Building trust and governance in co-operative banks can be greatly strengthened by introducing technology and adopting it systematically in a phase-wise manner, which increases efficiency and quick service to customers. It also brings the required transparency and compliance with the regulator.
Trust in banking is a two-way concept. Customers must trust the bank to manage their deposits effectively, and banks must trust their customers (borrowers in particular) who bank with them for financial assistance and business growth. The trusted relationship between both customer and bank provides security, reliability, and flexibility to both in attaining the set goals.
In a co-operative banking scenario, governance is member centric. The Board is accountable to members, i.e., to set policies and make decisions advantageous to members and, at the same time, comply with the regulator. The democratic set-up in managing the bank plays a vital role. The primary objective of a co-operative bank is to cater to the economic, social, and cultural needs of its members. Transparent policies and processes need to be designed where members are informed at every operational step in decision-making.
Core banking software modernisation, migrating from distributed networks to live CBS linked to all branches through a single server or data centre with the most modern (updated) software, improves smooth and time-consuming operations, allowing customers to operate from any branch of their bank, thereby increasing loyalty and flexible usage by customers.
Newly introduced apps by software solution providers, which automate KYC updation through UIDAI collaboration, account-opening processes, fingertip term-deposit accessibility, round-the-clock banking, loan-application processes through online mode, and offline mode disbursal of loans after completing the required documentation in no time, come as a helping hand to a needy borrower.
Nowadays, making use of the latest secure and well-maintained technology, such as cloud computing, assures managing customer data more securely, maintaining customer information and secrecy, thereby providing speedy and accessible service.
While implementing all the latest information systems and apps, banks must follow the cybersecurity instructions and guidelines issued by the regulator, such as data storage (DC), data retrieval in emergencies (DR), controls over stored data (restricted accessibility), and, most importantly, disaster-recovery backups. These will increase the protection of customer data and reduce probable cyber-attacks.
With the help of technology, customer service and business are enhanced. At the same time, governance mechanisms, i.e., strategy, scrutiny, support, monitoring, and the involved elements of good governance such as people, process, purpose, and performance, can also be effectively taken care of by adopting the latest technology.
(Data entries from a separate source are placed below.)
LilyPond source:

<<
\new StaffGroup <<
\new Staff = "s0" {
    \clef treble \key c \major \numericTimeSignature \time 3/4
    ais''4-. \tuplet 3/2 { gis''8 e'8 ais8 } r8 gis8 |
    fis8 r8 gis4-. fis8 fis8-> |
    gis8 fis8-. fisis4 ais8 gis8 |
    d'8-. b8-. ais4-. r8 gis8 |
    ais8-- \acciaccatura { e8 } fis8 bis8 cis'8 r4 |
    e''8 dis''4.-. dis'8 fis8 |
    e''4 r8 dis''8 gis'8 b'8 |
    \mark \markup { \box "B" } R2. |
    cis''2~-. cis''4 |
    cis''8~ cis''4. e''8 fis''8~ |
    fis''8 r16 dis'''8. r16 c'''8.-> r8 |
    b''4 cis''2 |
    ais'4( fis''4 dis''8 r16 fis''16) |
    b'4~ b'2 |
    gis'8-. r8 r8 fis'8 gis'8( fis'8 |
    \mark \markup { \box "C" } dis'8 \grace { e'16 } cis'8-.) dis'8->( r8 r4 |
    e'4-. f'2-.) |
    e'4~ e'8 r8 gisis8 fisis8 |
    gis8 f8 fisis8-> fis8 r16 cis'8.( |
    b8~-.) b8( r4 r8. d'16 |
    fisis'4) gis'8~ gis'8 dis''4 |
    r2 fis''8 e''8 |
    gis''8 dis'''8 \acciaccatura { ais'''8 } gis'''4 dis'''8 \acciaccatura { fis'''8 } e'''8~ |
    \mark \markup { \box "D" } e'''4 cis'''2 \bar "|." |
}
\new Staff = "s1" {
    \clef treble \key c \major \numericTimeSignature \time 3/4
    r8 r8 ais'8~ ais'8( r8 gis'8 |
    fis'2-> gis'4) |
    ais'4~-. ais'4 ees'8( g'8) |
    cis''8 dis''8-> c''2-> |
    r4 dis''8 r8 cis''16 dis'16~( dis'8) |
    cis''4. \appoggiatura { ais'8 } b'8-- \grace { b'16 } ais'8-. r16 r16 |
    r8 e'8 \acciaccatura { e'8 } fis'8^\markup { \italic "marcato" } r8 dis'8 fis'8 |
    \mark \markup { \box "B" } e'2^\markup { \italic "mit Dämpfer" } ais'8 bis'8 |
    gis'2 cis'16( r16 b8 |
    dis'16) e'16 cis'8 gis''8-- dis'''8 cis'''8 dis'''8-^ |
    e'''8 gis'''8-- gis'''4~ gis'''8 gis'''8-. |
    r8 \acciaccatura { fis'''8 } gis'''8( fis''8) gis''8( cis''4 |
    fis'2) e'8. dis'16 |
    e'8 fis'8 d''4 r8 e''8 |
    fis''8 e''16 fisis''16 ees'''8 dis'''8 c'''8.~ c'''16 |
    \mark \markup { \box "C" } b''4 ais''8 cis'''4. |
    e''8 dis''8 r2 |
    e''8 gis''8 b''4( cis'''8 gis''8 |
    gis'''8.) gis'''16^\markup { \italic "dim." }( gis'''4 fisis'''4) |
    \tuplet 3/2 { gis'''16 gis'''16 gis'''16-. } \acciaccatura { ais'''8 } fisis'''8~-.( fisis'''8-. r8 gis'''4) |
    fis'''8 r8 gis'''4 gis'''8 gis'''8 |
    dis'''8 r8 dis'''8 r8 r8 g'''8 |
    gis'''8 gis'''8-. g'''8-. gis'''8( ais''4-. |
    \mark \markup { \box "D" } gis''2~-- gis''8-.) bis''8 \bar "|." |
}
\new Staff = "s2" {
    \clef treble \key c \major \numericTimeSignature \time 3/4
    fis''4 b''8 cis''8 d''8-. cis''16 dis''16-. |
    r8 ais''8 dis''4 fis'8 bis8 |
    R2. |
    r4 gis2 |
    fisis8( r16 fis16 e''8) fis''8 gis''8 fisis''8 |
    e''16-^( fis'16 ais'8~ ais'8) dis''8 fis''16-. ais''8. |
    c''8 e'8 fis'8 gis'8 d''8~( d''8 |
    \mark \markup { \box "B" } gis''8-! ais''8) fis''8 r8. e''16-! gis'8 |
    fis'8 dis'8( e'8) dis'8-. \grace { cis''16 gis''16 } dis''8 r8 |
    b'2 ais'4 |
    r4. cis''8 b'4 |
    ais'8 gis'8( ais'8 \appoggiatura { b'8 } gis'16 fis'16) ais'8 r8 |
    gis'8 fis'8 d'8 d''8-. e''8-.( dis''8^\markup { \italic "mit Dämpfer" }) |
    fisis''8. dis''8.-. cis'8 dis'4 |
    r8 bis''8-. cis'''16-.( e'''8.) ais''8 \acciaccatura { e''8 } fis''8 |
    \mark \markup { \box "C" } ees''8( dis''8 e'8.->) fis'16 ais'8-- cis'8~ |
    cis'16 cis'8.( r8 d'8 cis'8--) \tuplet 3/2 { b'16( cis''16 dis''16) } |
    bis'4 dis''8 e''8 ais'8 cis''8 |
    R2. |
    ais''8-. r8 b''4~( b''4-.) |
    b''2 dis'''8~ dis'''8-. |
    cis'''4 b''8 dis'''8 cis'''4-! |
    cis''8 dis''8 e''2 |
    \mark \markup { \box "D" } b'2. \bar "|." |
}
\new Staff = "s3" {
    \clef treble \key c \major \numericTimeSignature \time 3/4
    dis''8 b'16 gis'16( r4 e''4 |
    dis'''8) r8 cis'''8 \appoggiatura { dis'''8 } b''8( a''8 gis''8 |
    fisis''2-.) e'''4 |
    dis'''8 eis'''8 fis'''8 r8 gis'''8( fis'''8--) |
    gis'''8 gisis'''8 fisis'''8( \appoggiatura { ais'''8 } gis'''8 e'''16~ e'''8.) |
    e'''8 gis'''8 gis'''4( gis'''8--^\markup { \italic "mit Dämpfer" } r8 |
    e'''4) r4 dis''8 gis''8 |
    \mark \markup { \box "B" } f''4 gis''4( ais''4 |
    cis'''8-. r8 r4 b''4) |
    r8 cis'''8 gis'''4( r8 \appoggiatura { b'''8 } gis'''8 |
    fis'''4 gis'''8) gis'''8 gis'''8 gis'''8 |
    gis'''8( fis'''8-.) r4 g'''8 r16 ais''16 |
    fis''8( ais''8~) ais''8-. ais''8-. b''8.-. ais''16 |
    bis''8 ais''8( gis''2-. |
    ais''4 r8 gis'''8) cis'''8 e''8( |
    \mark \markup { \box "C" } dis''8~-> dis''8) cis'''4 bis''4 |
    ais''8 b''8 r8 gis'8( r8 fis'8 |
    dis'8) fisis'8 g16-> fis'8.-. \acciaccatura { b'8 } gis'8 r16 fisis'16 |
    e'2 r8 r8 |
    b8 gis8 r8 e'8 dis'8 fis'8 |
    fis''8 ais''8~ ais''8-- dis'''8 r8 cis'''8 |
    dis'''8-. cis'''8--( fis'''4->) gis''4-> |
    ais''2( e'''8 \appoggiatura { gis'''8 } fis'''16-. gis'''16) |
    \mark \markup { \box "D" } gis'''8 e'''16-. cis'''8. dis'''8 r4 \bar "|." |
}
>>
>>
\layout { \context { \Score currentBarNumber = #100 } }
Strategies can be formulated and altered by using data and results.
Scrutiny can be undertaken in a very effective manner to analyse whether the process is as per the strategy and is moving in the desired direction.
Support to the process can be enhanced by technology adoption and can guide the people involved in the process in a smooth and efficient manner.
People in governance include all those from top to bottom, i.e., board members, employees, customers, and shareholders. A competent leader appointed by the Board, and perfect execution by employees through clearly describing roles and responsibilities, ensures the customers’ interests are protected.
Process speaks of the rules, bye-laws, systems, and procedures that create a way to arrive at decisions supported by accountability and risk-taking capacity. Clearly defined processes carve a path for making efficient decisions which will be regulator compliant.
Performance is the indicator of the progress the bank is making in moving towards its goals. Performance can be increased with the help of technology adoption and optimum utilisation of available data and resources.
The purpose of the bank is usually set by the Board, i.e., a vision statement to achieve the mission set forth through timely decision-making and usage of manpower and technology to achieve long-term goals.
The process paving the way for decision-making must be balanced and smooth in implementing the decisions derived through the process.
In a co-operative bank, members and the Board of Directors share equal responsibility for daily operations and continuation of business with constant growth. As the primary goal of a co-operative bank is to serve its members, those who avail services and benefits from the institution are also involved in governance through representation, setting goals, defining roles, ensuring transparency and accountability in decision-making, and implementing all the above for the well-being of the bank and its members.
Technology adoption helps in generating compliance reports for audits such as audit trails, exceptional transactions, triggered transaction limits, STRs, and CTRs. The real-time data required for decision-making by the Board acts as a main ingredient for ethical and prudent decisions focused on policy and strategy.
To adopt technology, it requires human resources and financial investment. Staff members are to be trained by attending training programmes and upgraded with technology. A competent, professional workforce capable of managing digital initiation is a cornerstone of good governance.